> **Exercise details**
An exact transcript of every entry is required, without any of the pictures.

(Records for the task Opens)

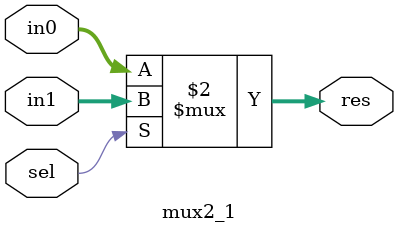
<source format=v>
module mux2_1 #(
    parameter WIDTH = 32
)(
    input   [WIDTH - 1:0] in0, in1, 
    input   sel,
    output  [WIDTH - 1:0] res
);
    assign res = (sel == 1'b1) ? in1 : in0;
endmodule

</source>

(Records for the task Closes)

> **Answer section**
<source format=v>
module mux2_1 #(
    parameter WIDTH = 32
)(
    input   [WIDTH - 1:0] in0, in1, 
    input   sel,
    output  [WIDTH - 1:0] res
);
    assign res = (sel == 1'b1) ? in1 : in0;
endmodule

</source>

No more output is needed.